– Ах, голубчик, – Мамонтов отчаянно не успевал за стремительной походкой Гучкова, стремящейся в любой момент перейти в рысь, – с этими драгоценностями столько мороки! Начиная с того, что все ревизоры золотого запаса – из контрразведки, и заканчивая тем, что каждый из них проверяет свою крохотную часть и даже представления не имеет, что творится у соседа. Результаты ревизии упаковываются, пломбируются и отсылаются статс-секретарю Ратиеву[34]. А что он делает с ними, сам разбирает или ещё куда пересылает, уже никому не ведомо.
– И что, никто не может сказать, сколько тут собрано? – Гучков кивнул на склады, украшенные постами, как елка – новогодними игрушками.
– Не меньше трех миллиардов, если по нонешнему курсу, – уверенно заявил Мамонтов, прикрыв глаза и несколько секунд беззвучно пошевелив губами.
Стоявший на посту вольноопределяющийся зыркнул глазами в сторону прогуливающихся барчуков и глубже спрятал нос в постовой тулуп – мороз пробирал до косточек, а стоять на часах предстояло «до сосульки в носу», как говаривал ротный фельдфебель, или по-новому – старшина.
* * *
Император смотрел вслед генералам Поливанову и Шуваеву. Чем дальше удалялись они по коридору, тем больше хотелось окликнуть их, вернуть и предложить остаться в штабе, послать кого-то вместо себя. За свою жизнь он привык посылать людей на смерть и относился к этому как к неизбежным издержкам профессии высшего должностного лица в государстве.
Немецкий публицист Курт Тухольский написал на приход к власти нацистов: «Der Krieg? Ich kann das nicht so schrecklich finden! Der Tod eines Menschen: das ist eine Katastrophe. Hunderttausend Tote: das ist eine Statistik!»[35].

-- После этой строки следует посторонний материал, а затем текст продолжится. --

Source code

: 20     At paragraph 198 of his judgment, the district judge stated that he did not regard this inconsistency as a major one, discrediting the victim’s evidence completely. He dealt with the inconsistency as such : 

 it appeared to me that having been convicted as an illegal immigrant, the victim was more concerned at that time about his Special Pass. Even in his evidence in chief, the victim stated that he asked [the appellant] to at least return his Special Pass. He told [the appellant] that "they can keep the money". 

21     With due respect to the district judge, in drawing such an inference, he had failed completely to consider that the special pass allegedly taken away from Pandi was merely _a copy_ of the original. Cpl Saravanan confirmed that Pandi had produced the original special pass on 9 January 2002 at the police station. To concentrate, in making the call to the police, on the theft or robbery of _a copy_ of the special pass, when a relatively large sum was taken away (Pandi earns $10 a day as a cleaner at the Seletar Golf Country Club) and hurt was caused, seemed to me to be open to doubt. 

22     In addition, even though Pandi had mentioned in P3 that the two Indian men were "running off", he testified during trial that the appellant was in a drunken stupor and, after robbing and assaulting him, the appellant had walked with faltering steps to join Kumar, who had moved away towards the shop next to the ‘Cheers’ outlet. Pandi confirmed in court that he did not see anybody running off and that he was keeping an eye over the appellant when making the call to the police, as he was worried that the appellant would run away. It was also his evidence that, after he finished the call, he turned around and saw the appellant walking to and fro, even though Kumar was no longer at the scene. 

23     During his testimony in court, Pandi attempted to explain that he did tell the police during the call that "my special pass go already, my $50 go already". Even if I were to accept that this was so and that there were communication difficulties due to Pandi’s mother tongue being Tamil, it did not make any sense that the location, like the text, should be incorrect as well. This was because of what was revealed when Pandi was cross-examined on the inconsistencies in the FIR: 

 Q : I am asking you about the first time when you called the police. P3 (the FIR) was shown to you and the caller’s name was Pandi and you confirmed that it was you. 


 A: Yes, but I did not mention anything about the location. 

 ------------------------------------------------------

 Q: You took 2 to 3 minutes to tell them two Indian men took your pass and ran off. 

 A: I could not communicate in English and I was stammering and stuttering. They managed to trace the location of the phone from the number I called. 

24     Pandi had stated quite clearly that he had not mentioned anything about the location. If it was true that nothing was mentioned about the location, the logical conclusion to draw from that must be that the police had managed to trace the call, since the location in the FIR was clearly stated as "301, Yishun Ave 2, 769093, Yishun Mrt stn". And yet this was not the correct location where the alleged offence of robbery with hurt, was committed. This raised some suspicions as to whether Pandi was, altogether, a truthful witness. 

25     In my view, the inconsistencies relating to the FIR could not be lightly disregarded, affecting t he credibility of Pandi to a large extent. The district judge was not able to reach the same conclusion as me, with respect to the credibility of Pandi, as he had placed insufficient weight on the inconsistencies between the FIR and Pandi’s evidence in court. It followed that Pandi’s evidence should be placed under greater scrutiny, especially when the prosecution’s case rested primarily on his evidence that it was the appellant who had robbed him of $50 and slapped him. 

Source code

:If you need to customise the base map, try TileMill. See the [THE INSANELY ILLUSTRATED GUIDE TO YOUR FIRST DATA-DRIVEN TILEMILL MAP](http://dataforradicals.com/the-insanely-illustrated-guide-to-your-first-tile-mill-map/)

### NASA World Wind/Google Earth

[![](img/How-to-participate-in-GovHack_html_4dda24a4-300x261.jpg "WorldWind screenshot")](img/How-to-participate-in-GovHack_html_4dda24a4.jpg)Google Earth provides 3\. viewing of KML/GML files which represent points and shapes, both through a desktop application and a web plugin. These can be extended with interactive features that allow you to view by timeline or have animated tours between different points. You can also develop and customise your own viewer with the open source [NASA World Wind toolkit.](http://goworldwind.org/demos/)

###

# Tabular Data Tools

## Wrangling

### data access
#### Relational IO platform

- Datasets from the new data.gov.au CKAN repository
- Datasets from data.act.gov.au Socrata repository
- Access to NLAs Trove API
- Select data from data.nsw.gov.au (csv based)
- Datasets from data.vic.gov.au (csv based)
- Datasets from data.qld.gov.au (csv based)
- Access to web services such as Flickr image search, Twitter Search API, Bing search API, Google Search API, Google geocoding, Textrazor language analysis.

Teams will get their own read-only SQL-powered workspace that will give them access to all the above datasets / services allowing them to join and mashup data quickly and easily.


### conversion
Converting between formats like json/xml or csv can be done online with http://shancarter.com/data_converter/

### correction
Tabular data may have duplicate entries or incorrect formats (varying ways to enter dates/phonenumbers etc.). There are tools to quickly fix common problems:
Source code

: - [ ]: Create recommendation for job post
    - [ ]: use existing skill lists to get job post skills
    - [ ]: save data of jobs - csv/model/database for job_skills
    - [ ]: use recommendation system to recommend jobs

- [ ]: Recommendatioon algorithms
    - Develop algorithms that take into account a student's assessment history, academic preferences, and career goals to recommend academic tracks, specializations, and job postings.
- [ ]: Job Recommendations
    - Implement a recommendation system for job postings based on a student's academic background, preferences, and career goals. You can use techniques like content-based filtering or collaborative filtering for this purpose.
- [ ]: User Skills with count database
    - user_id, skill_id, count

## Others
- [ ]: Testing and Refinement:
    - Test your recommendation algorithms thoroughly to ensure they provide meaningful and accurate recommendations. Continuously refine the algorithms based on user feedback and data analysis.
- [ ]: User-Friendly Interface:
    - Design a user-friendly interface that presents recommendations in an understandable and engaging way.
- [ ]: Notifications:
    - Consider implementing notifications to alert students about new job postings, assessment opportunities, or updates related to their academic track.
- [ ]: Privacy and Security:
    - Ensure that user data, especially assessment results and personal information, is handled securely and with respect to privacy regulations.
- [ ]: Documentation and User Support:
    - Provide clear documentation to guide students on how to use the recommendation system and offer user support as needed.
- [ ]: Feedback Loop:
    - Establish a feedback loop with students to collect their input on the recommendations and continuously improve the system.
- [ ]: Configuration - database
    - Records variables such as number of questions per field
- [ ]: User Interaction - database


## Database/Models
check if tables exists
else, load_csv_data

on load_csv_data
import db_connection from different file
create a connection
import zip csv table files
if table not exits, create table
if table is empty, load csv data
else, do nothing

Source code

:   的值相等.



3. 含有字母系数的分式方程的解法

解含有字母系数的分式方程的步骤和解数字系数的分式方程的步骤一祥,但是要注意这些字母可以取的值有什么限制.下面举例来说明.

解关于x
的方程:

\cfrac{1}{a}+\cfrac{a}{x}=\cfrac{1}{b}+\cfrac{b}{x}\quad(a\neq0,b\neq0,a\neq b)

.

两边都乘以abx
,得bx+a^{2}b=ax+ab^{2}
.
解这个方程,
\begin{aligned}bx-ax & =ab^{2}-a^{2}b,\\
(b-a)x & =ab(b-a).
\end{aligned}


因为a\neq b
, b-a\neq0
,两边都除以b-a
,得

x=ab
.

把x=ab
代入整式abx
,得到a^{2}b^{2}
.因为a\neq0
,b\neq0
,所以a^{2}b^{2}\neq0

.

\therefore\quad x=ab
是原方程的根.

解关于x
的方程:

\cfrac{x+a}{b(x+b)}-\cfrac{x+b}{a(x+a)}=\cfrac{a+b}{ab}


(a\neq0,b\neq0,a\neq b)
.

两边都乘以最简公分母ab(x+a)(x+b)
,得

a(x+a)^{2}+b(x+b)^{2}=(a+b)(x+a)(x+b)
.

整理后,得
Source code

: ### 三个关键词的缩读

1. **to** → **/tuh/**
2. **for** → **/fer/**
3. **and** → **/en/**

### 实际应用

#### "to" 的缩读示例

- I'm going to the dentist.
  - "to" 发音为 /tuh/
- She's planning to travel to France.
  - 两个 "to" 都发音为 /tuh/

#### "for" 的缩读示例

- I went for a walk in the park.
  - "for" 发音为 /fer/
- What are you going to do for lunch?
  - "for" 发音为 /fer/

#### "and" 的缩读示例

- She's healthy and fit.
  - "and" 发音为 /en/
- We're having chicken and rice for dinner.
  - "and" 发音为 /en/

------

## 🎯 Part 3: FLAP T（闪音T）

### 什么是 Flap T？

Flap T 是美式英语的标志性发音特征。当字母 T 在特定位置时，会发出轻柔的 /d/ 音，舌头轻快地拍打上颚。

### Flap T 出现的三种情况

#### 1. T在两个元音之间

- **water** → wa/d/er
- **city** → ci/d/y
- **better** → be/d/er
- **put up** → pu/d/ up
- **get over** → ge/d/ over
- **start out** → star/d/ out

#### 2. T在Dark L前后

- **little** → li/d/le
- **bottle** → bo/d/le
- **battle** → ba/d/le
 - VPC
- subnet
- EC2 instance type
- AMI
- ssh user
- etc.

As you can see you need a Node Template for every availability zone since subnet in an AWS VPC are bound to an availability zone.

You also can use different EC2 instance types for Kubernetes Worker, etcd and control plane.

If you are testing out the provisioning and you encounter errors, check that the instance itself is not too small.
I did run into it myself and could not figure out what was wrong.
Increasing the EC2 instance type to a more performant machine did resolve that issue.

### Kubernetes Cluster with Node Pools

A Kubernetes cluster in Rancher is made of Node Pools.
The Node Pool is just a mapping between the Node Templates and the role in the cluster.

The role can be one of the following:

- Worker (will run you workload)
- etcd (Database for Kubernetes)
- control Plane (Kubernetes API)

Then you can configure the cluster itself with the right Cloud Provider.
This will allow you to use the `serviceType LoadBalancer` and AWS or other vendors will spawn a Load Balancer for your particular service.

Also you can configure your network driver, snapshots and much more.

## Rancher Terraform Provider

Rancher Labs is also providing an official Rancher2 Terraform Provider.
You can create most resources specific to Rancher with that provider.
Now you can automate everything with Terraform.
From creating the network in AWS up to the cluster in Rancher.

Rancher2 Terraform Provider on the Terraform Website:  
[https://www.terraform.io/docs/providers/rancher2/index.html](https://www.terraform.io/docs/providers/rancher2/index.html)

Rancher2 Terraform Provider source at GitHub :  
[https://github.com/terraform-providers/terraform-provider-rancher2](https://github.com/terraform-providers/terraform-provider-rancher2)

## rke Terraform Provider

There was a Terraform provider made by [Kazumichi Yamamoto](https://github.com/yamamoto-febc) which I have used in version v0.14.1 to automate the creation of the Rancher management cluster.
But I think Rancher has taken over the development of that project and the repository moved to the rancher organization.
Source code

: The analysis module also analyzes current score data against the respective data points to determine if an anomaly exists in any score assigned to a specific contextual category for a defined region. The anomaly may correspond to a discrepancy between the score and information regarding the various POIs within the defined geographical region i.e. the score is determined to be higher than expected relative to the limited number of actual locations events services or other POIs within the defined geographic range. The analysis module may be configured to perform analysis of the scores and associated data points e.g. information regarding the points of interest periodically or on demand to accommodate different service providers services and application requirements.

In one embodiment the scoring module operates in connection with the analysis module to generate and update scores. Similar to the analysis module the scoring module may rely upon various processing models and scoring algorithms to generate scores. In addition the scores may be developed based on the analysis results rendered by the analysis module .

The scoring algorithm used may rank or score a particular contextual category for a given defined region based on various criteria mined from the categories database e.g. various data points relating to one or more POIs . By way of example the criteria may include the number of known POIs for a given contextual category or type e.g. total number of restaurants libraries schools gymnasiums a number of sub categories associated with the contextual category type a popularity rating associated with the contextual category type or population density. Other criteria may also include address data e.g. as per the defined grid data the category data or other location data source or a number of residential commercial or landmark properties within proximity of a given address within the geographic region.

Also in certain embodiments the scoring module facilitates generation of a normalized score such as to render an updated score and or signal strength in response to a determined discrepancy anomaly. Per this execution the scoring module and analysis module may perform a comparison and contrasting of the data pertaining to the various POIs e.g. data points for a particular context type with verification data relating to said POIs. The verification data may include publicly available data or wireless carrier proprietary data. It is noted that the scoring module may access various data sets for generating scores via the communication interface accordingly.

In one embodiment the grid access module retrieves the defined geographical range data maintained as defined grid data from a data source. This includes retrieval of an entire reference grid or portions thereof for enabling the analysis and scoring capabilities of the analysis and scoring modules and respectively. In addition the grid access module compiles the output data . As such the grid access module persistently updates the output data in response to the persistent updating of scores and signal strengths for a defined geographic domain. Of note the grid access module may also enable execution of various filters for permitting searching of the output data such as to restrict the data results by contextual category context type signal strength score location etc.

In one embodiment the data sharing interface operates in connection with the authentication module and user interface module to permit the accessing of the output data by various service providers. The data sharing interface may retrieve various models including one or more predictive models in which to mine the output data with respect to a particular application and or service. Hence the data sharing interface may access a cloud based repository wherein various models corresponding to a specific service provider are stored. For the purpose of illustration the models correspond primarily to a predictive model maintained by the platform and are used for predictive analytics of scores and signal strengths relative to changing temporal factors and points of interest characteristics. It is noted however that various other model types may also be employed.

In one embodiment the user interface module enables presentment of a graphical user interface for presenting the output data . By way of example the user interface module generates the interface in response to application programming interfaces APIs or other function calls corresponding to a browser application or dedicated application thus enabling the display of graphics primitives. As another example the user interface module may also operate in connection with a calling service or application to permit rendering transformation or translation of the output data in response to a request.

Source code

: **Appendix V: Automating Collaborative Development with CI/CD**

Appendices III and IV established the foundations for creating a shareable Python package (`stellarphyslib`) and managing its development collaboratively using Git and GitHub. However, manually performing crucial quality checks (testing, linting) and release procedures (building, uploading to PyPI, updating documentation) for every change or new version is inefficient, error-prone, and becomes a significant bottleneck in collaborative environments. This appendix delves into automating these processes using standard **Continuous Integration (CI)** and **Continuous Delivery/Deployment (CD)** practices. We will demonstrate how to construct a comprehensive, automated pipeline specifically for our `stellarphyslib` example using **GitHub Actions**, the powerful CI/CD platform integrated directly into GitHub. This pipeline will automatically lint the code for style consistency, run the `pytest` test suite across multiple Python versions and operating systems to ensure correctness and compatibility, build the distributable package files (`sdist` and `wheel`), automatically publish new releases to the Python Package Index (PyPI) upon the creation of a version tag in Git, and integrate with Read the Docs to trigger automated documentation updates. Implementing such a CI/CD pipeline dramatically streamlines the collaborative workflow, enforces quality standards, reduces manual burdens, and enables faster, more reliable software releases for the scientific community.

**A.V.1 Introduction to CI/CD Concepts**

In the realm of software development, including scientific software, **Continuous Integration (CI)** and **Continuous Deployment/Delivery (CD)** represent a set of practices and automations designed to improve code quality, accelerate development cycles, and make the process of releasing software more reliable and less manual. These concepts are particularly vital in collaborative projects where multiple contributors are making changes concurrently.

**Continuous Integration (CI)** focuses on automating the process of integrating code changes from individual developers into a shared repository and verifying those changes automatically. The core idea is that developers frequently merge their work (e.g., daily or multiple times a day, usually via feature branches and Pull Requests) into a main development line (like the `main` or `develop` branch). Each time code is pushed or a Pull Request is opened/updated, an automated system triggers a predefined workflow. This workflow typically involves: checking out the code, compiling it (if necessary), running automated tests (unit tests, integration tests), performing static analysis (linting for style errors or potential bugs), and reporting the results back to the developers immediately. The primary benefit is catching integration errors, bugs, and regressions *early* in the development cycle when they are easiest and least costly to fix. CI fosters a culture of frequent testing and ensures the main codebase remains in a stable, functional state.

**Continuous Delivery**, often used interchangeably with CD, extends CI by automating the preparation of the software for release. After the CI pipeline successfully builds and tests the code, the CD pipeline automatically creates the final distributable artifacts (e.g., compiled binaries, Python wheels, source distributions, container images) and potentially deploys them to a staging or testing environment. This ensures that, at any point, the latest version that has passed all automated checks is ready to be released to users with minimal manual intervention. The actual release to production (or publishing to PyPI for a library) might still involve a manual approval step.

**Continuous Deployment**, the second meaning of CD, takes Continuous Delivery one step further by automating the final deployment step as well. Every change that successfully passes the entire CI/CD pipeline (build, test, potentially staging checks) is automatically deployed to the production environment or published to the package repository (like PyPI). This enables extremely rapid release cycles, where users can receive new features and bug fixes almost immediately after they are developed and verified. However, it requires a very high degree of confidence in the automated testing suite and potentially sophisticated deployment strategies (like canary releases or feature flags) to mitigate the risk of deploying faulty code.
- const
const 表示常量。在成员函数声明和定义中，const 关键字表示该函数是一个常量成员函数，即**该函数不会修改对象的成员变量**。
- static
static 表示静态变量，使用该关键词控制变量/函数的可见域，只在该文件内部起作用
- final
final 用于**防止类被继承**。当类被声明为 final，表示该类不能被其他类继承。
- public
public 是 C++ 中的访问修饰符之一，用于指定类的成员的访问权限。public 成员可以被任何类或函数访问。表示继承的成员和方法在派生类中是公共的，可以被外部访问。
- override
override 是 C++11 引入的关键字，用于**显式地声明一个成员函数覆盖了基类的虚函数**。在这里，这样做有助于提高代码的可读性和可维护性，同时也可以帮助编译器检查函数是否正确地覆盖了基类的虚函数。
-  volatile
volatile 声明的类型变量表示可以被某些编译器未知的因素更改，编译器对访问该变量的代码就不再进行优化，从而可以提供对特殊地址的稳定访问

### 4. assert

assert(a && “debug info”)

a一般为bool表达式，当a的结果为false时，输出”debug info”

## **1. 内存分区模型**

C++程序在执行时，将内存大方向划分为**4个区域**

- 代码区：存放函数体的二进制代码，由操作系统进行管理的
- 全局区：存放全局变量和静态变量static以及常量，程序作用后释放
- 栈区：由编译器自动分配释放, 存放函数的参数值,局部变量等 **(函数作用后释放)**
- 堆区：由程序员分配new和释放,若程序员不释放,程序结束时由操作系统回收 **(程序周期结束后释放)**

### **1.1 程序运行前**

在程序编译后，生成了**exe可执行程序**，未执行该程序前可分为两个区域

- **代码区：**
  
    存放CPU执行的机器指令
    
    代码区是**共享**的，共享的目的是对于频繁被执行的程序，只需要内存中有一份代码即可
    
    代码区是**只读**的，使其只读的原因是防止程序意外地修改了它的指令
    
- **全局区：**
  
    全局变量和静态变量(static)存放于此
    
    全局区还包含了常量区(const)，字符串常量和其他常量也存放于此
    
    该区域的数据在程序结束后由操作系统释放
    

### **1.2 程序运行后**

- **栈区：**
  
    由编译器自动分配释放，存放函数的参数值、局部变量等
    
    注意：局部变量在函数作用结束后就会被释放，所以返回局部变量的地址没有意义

Сталин повторил эту фразу в 1941 году перед членами Советского правительства, поставив в конце знак вопроса, когда некоторые пытались оправдать преступное бездействие генералов, повлекшее катастрофу первого года войны. И этот знак вопроса остался с ним на всю оставшуюся жизнь. Кто и когда имеет право посылать на смерть других людей, даже если они готовы отдать жизнь за Отечество? Чем и как он должен расплачиваться за это? Когда оправдано такое жертвоприношение?
Память бывшего семинариста услужливо рисовала образ Сергия Радонежского, посылающего своих монахов Ослябю и Пересвета на верную смерть на Куликово поле. Или всё же не на смерть, а на вечную жизнь? Ведь смерти как небытия не существует, теперь он знает это точно. Существует только смерть забвения, и она постигает всех, кроме героев. Их помнят века. Да… Как же он забыл?! Надо обязательно и немедленно внести в орденский капитул возможность награждения посмертно. Внести и надеяться, что генералы Шуваев и Поливанов выживут. Каждого он лично знал ещё в прошлой жизни: Поливанова – как члена Военно-законодательного совещания при Реввоенсовете, Шуваева – как начальника штаба Петроградского военного округа РККА. Сейчас они – главные тыловики империи и носители особо секретной информации. Так думают сами генералы и так думают враги. Он сказал обоим на прощание: «Помните, у нас нет ни одного секрета, который бы стоил вашей жизни!»